Birmingham had earlier beaten off a rival English bid from Liverpool, to be selected as the UK candidate to host the games, while possible rival bids from Kuala Lumpur in Malaysia, Victoria in Canada and a city in Australia were not forthcoming by the time of the revised bid deadline of Saturday.
However, David Grevemberg, chief executive of the CGF, insisted on Saturday that: “There have also been continued expressions of interest and support from Canada, Malaysia and Australia.”
The CGF is to review the bid to check that it “meets the requirements of successfully hosting” the event, with a final decision on the host set to be announced by the end of the year.
Birmingham’s budget for staging the games is at least £750 million ($1 billion), of which £500 million will come from central government. The budget would make it the most expensive event to be held in the UK since the London 2012 Olympic Games.
A key part of Birmingham 2022’s pledge to the CGF is to deliver a “low cost, low risk, high quality games,” with 95 per cent of necessary competition venues already in place.
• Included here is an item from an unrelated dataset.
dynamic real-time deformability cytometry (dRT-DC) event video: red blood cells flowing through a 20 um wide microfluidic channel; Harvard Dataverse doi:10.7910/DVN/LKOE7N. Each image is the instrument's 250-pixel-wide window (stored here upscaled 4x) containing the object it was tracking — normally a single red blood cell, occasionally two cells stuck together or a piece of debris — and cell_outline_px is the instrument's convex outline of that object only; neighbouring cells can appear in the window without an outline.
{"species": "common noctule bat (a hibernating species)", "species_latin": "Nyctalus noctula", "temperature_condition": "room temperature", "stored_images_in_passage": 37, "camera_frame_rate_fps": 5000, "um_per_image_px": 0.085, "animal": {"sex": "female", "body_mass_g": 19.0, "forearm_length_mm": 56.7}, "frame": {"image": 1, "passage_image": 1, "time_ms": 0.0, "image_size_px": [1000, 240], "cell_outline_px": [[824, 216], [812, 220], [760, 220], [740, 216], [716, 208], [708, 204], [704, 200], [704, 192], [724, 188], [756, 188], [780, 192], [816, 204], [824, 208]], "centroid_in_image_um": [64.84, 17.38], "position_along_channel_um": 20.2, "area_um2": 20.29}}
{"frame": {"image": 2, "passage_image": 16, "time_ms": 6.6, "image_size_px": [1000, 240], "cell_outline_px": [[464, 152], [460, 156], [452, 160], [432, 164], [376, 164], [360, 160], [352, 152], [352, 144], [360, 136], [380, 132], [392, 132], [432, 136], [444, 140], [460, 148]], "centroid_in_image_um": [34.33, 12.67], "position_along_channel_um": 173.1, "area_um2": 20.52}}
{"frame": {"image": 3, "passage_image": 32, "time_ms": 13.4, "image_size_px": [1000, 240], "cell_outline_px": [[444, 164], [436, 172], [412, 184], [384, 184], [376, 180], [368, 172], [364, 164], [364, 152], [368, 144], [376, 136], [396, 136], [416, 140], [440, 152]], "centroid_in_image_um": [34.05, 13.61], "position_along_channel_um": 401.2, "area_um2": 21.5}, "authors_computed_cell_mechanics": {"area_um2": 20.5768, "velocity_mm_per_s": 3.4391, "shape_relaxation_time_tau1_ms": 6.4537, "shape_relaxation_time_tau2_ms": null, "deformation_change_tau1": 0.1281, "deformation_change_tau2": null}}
An aquatics centre is the sole venue that would need to be built.
The city already has a range of existing venues, with the likes of Villa Park, home to soccer’s second-tier Aston Villa, slated to stage rugby sevens, and the Ericsson Indoor Arena, home to Wasps Netball, at the Ricoh Arena in Coventry holding netball.
The NEC, one of the leading exhibition spaces in Europe, would stage boxing, judo, table tennis and freestyle wrestling, while the adjacent Genting Arena would host badminton and the Barclaycard Arena in the city centre would be home to artistic and rhythmic gymnastics.
An upgraded Alexander Stadium, one of the UK’s leading athletics venues, would stage the opening and closing ceremonies, as well as track and field.
It is set to be the third time since 2000 that the UK has staged the Commonwealth Games, after Manchester (2002) and Glasgow (2014).